The similar lipid interaction sites in PSH and PS1 are very interesting and might strengthen the hypothesis that direct lipid-enzyme interactions might influence the enzyme activity. This is an interesting starting point for future studies on the lipid-enzyme interaction but is in our opinion out of scope for our present study. Of note, previous structural investigations in different intramembrane proteases have identified lipid molecules that were bound to the respective intramembrane protease.

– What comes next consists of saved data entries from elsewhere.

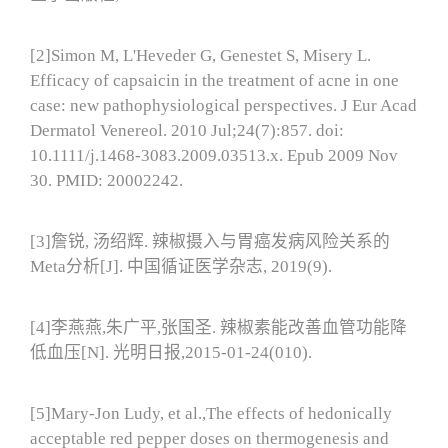
[2]Simon M, L'Heveder G, Genestet S, Misery L.
Efficacy of capsaicin in the treatment of acne in one
case: new pathophysiological perspectives. J Eur Acad
Dermatol Venereol. 2010 Jul;24(7):857. doi:
10.1111/j.1468-3083.2009.03513.x. Epub 2009 Nov
30. PMID: 20002242.
[3]詹锐, 汤绍辉. 辣椒摄入与胃癌发病风险关系的
Meta分析[J]. 中国循证医学杂志, 2019(9).
[4]李燕燕,朱广平,张国圣. 辣椒素能改善血管功能降
低血压[N]. 光明日报,2015-01-24(010).
[5]Mary-Jon Ludy, et al.,The effects of hedonically
acceptable red pepper doses on thermogenesis and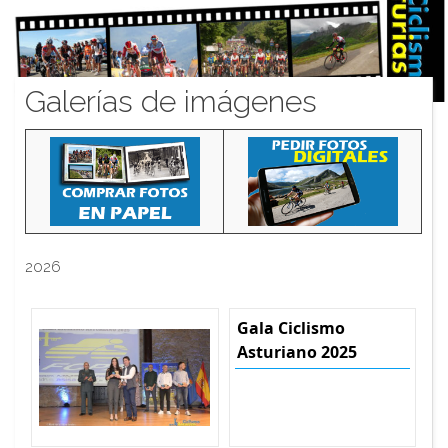
Galerías de imágenes
2026
Gala Ciclismo
Asturiano 2025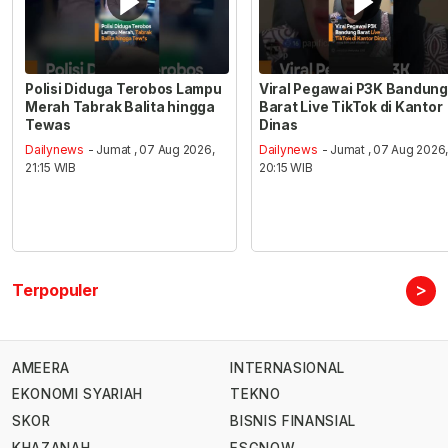
Polisi Diduga Terobos Lampu
Viral Pegawai P3K Bandung
Merah Tabrak Balita hingga
Barat Live TikTok di Kantor
Tewas
Dinas
Dailynews
- Jumat , 07 Aug 2026,
Dailynews
- Jumat , 07 Aug 2026
21:15 WIB
20:15 WIB
>
Terpopuler
AMEERA
INTERNASIONAL
EKONOMI SYARIAH
TEKNO
SKOR
BISNIS FINANSIAL
KHAZANAH
ESGNOW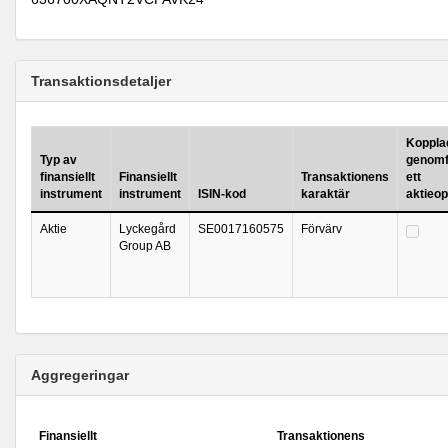
Transaktionsdetaljer
Kopplad 
Typ av
genomf
finansiellt
Finansiellt
Transaktionens
ett
instrument
instrument
ISIN-kod
karaktär
aktieo
Aktie
Lyckegård
SE0017160575
Förvärv
Group AB
Aggregeringar
Finansiellt
Transaktionens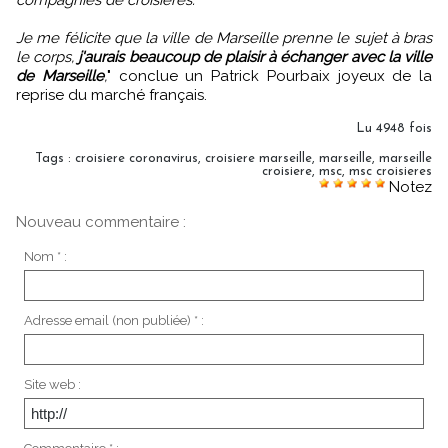
Je me félicite que la ville de Marseille prenne le sujet à bras
le corps,
j'aurais beaucoup de plaisir à échanger avec la ville
de Marseille
,
" conclue un Patrick Pourbaix joyeux de la
reprise du marché français.
Lu 4948 fois
Tags
:
croisiere coronavirus
,
croisiere marseille
,
marseille
,
marseille
croisiere
,
msc
,
msc croisieres
Notez
Nouveau commentaire :
Nom * :
Adresse email (non publiée) * :
Site web :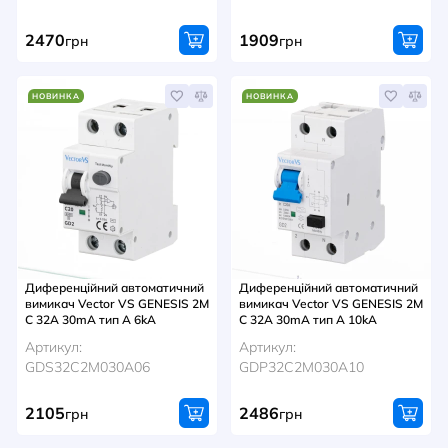
2470
1909
грн
грн
НОВИНКА
НОВИНКА
Диференційний автоматичний
Диференційний автоматичний
вимикач Vector VS GENESIS 2M
вимикач Vector VS GENESIS 2M
C 32A 30mA тип A 6kA
C 32A 30mA тип A 10kA
Артикул:
Артикул:
GDS32C2M030A06
GDP32C2M030A10
2105
2486
грн
грн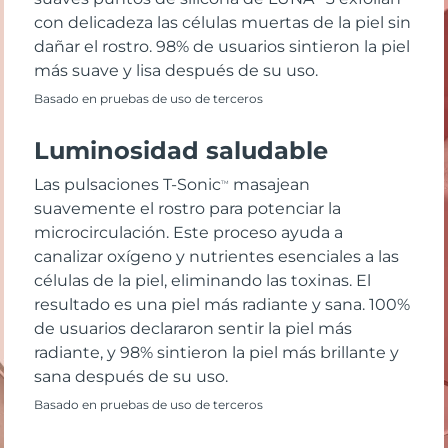
con delicadeza las células muertas de la piel sin
dañar el rostro. 98% de usuarios sintieron la piel
más suave y lisa después de su uso.
Basado en pruebas de uso de terceros
Luminosidad saludable
Las pulsaciones T-Sonic
masajean
TM
suavemente el rostro para potenciar la
microcirculación. Este proceso ayuda a
canalizar oxígeno y nutrientes esenciales a las
células de la piel, eliminando las toxinas. El
resultado es una piel más radiante y sana. 100%
de usuarios declararon sentir la piel más
radiante, y 98% sintieron la piel más brillante y
sana después de su uso.
Basado en pruebas de uso de terceros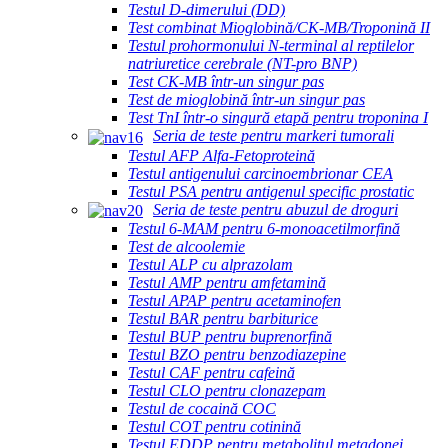
Testul D-dimerului (DD)
Test combinat Mioglobină/CK-MB/Troponină II
Testul prohormonului N-terminal al reptilelor
natriuretice cerebrale (NT-pro BNP)
Test CK-MB într-un singur pas
Test de mioglobină într-un singur pas
Test TnI într-o singură etapă pentru troponina I
Seria de teste pentru markeri tumorali
Testul AFP Alfa-Fetoproteină
Testul antigenului carcinoembrionar CEA
Testul PSA pentru antigenul specific prostatic
Seria de teste pentru abuzul de droguri
Testul 6-MAM pentru 6-monoacetilmorfină
Test de alcoolemie
Testul ALP cu alprazolam
Testul AMP pentru amfetamină
Testul APAP pentru acetaminofen
Testul BAR pentru barbiturice
Testul BUP pentru buprenorfină
Testul BZO pentru benzodiazepine
Testul CAF pentru cafeină
Testul CLO pentru clonazepam
Testul de cocaină COC
Testul COT pentru cotinină
Testul EDDP pentru metabolitul metadonei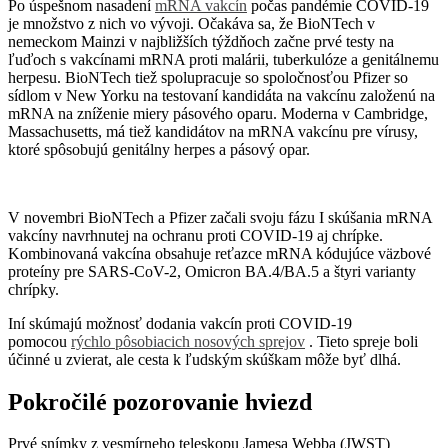
Po úspešnom nasadení
mRNA vakcín
počas pandémie COVID-19
je množstvo z nich vo vývoji. Očakáva sa, že BioNTech v
nemeckom Mainzi v najbližších týždňoch začne prvé testy na
ľuďoch s vakcínami mRNA proti malárii, tuberkulóze a genitálnemu
herpesu. BioNTech tiež spolupracuje so spoločnosťou Pfizer so
sídlom v New Yorku na testovaní kandidáta na vakcínu založenú na
mRNA na zníženie miery pásového oparu. Moderna v Cambridge,
Massachusetts, má tiež kandidátov na mRNA vakcínu pre vírusy,
ktoré spôsobujú genitálny herpes a pásový opar.
V novembri BioNTech a Pfizer začali svoju fázu I skúšania mRNA
vakcíny navrhnutej na ochranu proti COVID-19 aj chrípke.
Kombinovaná vakcína obsahuje reťazce mRNA kódujúce väzbové
proteíny pre SARS-CoV-2, Omicron BA.4/BA.5 a štyri varianty
chrípky.
Iní skúmajú možnosť dodania vakcín proti COVID-19
pomocou
rýchlo pôsobiacich nosových sprejov
. Tieto spreje boli
účinné u zvierat, ale cesta k ľudským skúškam môže byť dlhá.
Pokročilé pozorovanie hviezd
Prvé snímky z vesmírneho teleskopu Jamesa Webba (JWST)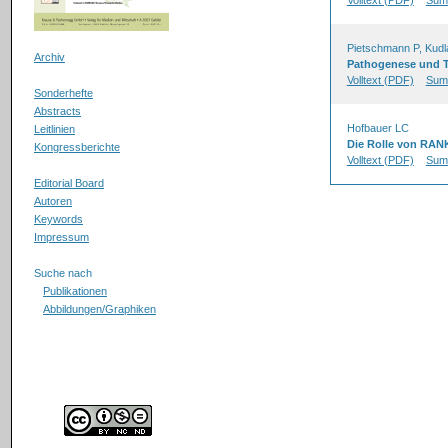
Volltext (PDF)
Sum
Pietschmann P, Kudla
Archiv
Pathogenese und T
Volltext (PDF)
Sum
Sonderhefte
Abstracts
Hofbauer LC
Leitlinien
Die Rolle von RAN
Kongressberichte
Volltext (PDF)
Sum
Editorial Board
Autoren
Keywords
Impressum
Suche nach
Publikationen
Abbildungen/Graphiken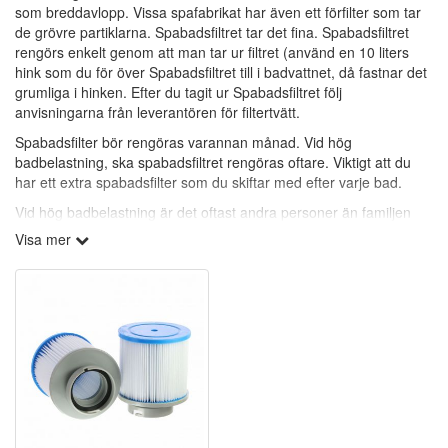
som breddavlopp. Vissa spafabrikat har även ett förfilter som tar
de grövre partiklarna. Spabadsfiltret tar det fina. Spabadsfiltret
rengörs enkelt genom att man tar ur filtret (använd en 10 liters
hink som du för över Spabadsfiltret till i badvattnet, då fastnar det
grumliga i hinken. Efter du tagit ur Spabadsfiltret följ
anvisningarna från leverantören för filtertvätt.
Spabadsfilter bör rengöras varannan månad. Vid hög
badbelastning, ska spabadsfiltret rengöras oftare. Viktigt att du
har ett extra spabadsfilter som du skiftar med efter varje bad.
Vid hög badbelastning är det oftast andra personer än familjen
som badar och de har en annan bakterieflora.
Visa mer
Viktigaste är att alla badande tvättar sig ordentligt före och efter
bad.
Rengöringsfria spabadsfilter:
(Vita med grå topp och botten.)
Polypropylen-filter är mycket effektiva på att samla in icke-
önskvärda partiklar ur vattnet. Polypropylen, ligger i lager inuti
filtret för att bort smutsen. Polypropylen i folkmun benämnas även
som rengöringsfria filter. Polypropylen-filter tar bort partiklar ner till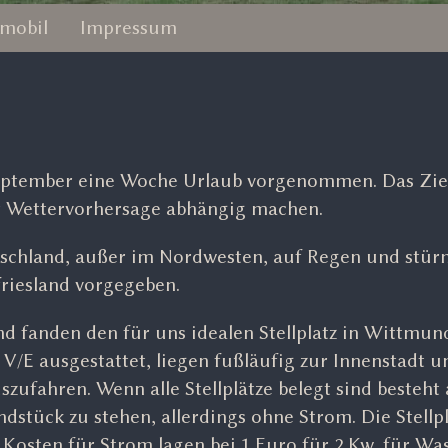
mobil
Impressum
September eine Woche Urlaub vorgenommen. Das Zie
er Wettervorhersage abhängig machen.
schland, außer im Nordwesten, auf Regen und stür
friesland vorgegeben.
nd fanden den für uns idealen Stellplatz in Wittmund
 V/E ausgestattet, liegen fußläufig zur Innenstadt u
ufahren. Wenn alle Stellplätze belegt sind besteht
tück zu stehen, allerdings ohne Strom. Die Stellpl
Kosten für Strom lagen bei 1 Euro für 2 Kw, für Wa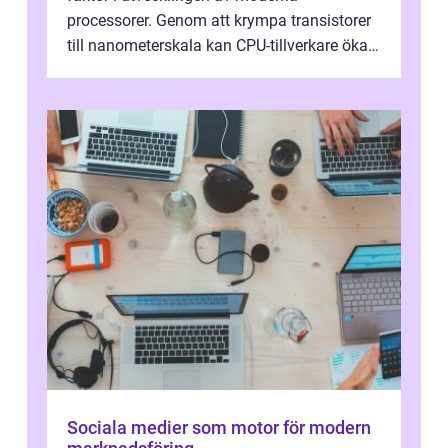
processorer. Genom att krympa transistorer
till nanometerskala kan CPU-tillverkare öka
prestanda, minska energiförbr...
Sociala medier som motor för modern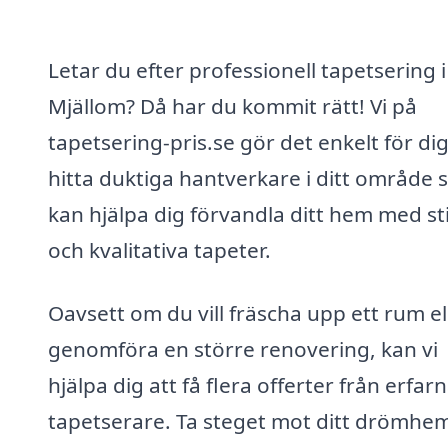
Letar du efter professionell tapetsering i
Mjällom? Då har du kommit rätt! Vi på
tapetsering-pris.se gör det enkelt för dig
hitta duktiga hantverkare i ditt område
kan hjälpa dig förvandla ditt hem med sti
och kvalitativa tapeter.
Oavsett om du vill fräscha upp ett rum el
genomföra en större renovering, kan vi
hjälpa dig att få flera offerter från erfar
tapetserare. Ta steget mot ditt drömhe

But none of these studies revealed a functional role of the enzymelipid interaction (Ben-Shem et al. 2007, Lemieux et al. 2007, Bai et al. 2015, Yang et al. 2019, Zhou et al. 2019).
References:
Song et al. (2022) PyLipID: A python package for analysis of protein-lipid interactions from molecular dynamics simulations. J. Chem. Theory Comput., 18(2), 1188-1201.
Ben-Shem et al. (2007) Structural basis for intramembrane proteolysis by rhomboid serine proteases, Proc. Natl. Acad. Sci. USA. 104(2), 462-466.
Lemieux et al. (2007) The crystal structure of the rhomboid peptidase from Haemophilus influenzae provides insight into intramembrane proteolysis, Proc. Natl. Acad. Sci. USA, 104(3), 750-754.
Bai et al. (2015) An atomic structure of human γ-secretase, Nature, 525(7568), 212-217.
Yang et al. (2019) Structural basis of Notch recognition by human γ-secretase, Nature, 565(7738), 192-197. Zhou et al., (2019) Recognition of the amyloid precursor protein by human γ-secretase, Science, 363(6428), eaaw0930.